Abstract

A number of data measuring survival of animal or human cells to low LET ionizing radiation have demonstrated that these cells may be hypersensitive to doses below 1 Gy, possibly due to the absence of an inducible repair mechanism, which is observed at higher doses. The production of micronuclei (MN) in cells exposed to ionizing radiation reflects genotoxic damage. Moreover, the micronucleus assay is sensitive to low radiation doses. We have exposed 10 human tumour cell lines to doses ranging between 0.12 and 4 Gy. Using cytochalasin B to block the cells in a binucleate phase, we have scored the fraction of binucleate cells (BNC) expressing MN, as well as the number of MN per BNC, as a function of γ-ray dose. Experimental points were fitted with a binomial equation. Doses from 1 to 4 Gy were fitted separately from those below 1 Gy, and the initial slopes after both fits were compared.
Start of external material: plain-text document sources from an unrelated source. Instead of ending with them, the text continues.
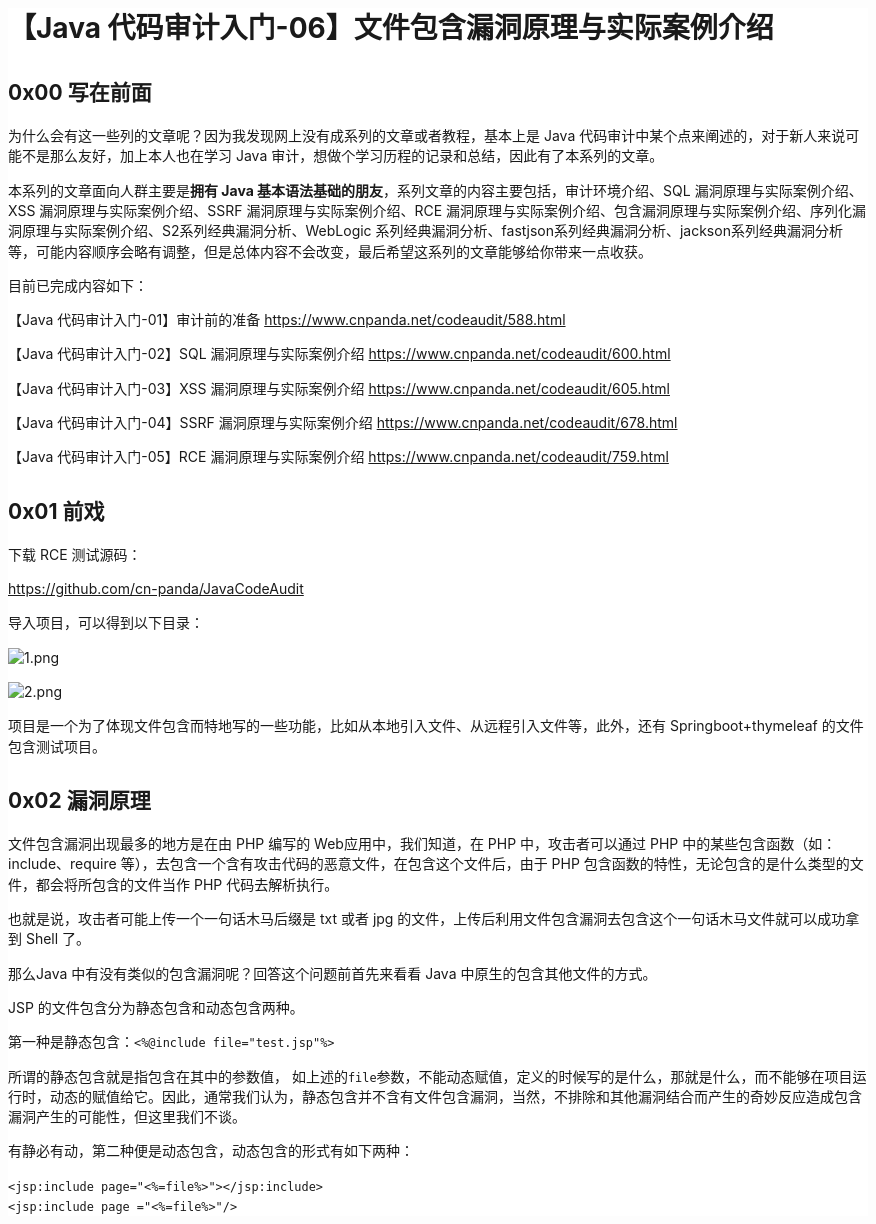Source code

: # 【Java 代码审计入门-06】文件包含漏洞原理与实际案例介绍

## 0x00 写在前面

为什么会有这一些列的文章呢？因为我发现网上没有成系列的文章或者教程，基本上是 Java 代码审计中某个点来阐述的，对于新人来说可能不是那么友好，加上本人也在学习 Java 审计，想做个学习历程的记录和总结，因此有了本系列的文章。

本系列的文章面向人群主要是**拥有 Java 基本语法基础的朋友**，系列文章的内容主要包括，审计环境介绍、SQL 漏洞原理与实际案例介绍、XSS 漏洞原理与实际案例介绍、SSRF 漏洞原理与实际案例介绍、RCE 漏洞原理与实际案例介绍、包含漏洞原理与实际案例介绍、序列化漏洞原理与实际案例介绍、S2系列经典漏洞分析、WebLogic 系列经典漏洞分析、fastjson系列经典漏洞分析、jackson系列经典漏洞分析等，可能内容顺序会略有调整，但是总体内容不会改变，最后希望这系列的文章能够给你带来一点收获。

目前已完成内容如下：

【Java 代码审计入门-01】审计前的准备 https://www.cnpanda.net/codeaudit/588.html

【Java 代码审计入门-02】SQL 漏洞原理与实际案例介绍 https://www.cnpanda.net/codeaudit/600.html

【Java 代码审计入门-03】XSS 漏洞原理与实际案例介绍 https://www.cnpanda.net/codeaudit/605.html

【Java 代码审计入门-04】SSRF 漏洞原理与实际案例介绍 https://www.cnpanda.net/codeaudit/678.html

【Java 代码审计入门-05】RCE 漏洞原理与实际案例介绍 https://www.cnpanda.net/codeaudit/759.html

## 0x01 前戏

下载 RCE 测试源码：

https://github.com/cn-panda/JavaCodeAudit

导入项目，可以得到以下目录：

![1.png](https://github.com/cn-panda/JavaCodeAudit/blob/master/%E3%80%9006%E3%80%91%E6%96%87%E4%BB%B6%E5%8C%85%E5%90%AB%E6%BC%8F%E6%B4%9E%E5%8E%9F%E7%90%86%E4%B8%8E%E5%AE%9E%E9%99%85%E6%A1%88%E4%BE%8B%E4%BB%8B%E7%BB%8D/img/1.png)

![2.png](https://github.com/cn-panda/JavaCodeAudit/blob/master/%E3%80%9006%E3%80%91%E6%96%87%E4%BB%B6%E5%8C%85%E5%90%AB%E6%BC%8F%E6%B4%9E%E5%8E%9F%E7%90%86%E4%B8%8E%E5%AE%9E%E9%99%85%E6%A1%88%E4%BE%8B%E4%BB%8B%E7%BB%8D/img/2.png)

项目是一个为了体现文件包含而特地写的一些功能，比如从本地引入文件、从远程引入文件等，此外，还有 Springboot+thymeleaf 的文件包含测试项目。

## 0x02 漏洞原理

文件包含漏洞出现最多的地方是在由 PHP 编写的 Web应用中，我们知道，在 PHP 中，攻击者可以通过 PHP 中的某些包含函数（如：include、require 等），去包含一个含有攻击代码的恶意文件，在包含这个文件后，由于 PHP 包含函数的特性，无论包含的是什么类型的文件，都会将所包含的文件当作 PHP 代码去解析执行。

也就是说，攻击者可能上传一个一句话木马后缀是 txt 或者 jpg 的文件，上传后利用文件包含漏洞去包含这个一句话木马文件就可以成功拿到 Shell 了。

那么Java 中有没有类似的包含漏洞呢？回答这个问题前首先来看看 Java 中原生的包含其他文件的方式。

JSP 的文件包含分为静态包含和动态包含两种。

第一种是静态包含：`<%@include file="test.jsp"%>`

所谓的静态包含就是指包含在其中的参数值， 如上述的`file`参数，不能动态赋值，定义的时候写的是什么，那就是什么，而不能够在项目运行时，动态的赋值给它。因此，通常我们认为，静态包含并不含有文件包含漏洞，当然，不排除和其他漏洞结合而产生的奇妙反应造成包含漏洞产生的可能性，但这里我们不谈。

有静必有动，第二种便是动态包含，动态包含的形式有如下两种：
```
<jsp:include page="<%=file%>"></jsp:include>
<jsp:include page ="<%=file%>"/>
```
Taken together, the initial slopes of MN induction after low-dose (LD) irradiation were not different from those after high-dose (HD) irradiation. Only in one cell line was a significant increase in MN production detected after LD irradiation. This cell line had the shallowest linear term after HD irradiation. It appeared that the likeliness of expressing hypersensitivity at LD was correlated with the quadratic term of MN induction at HD, which does not contradict an inducible repair hypothesis. However, the failure of observation of a significant hypersensitivity at LD for nine cell lines, and the high variability of response at LD suggests that this occasional effect may be influenced by other factors as well.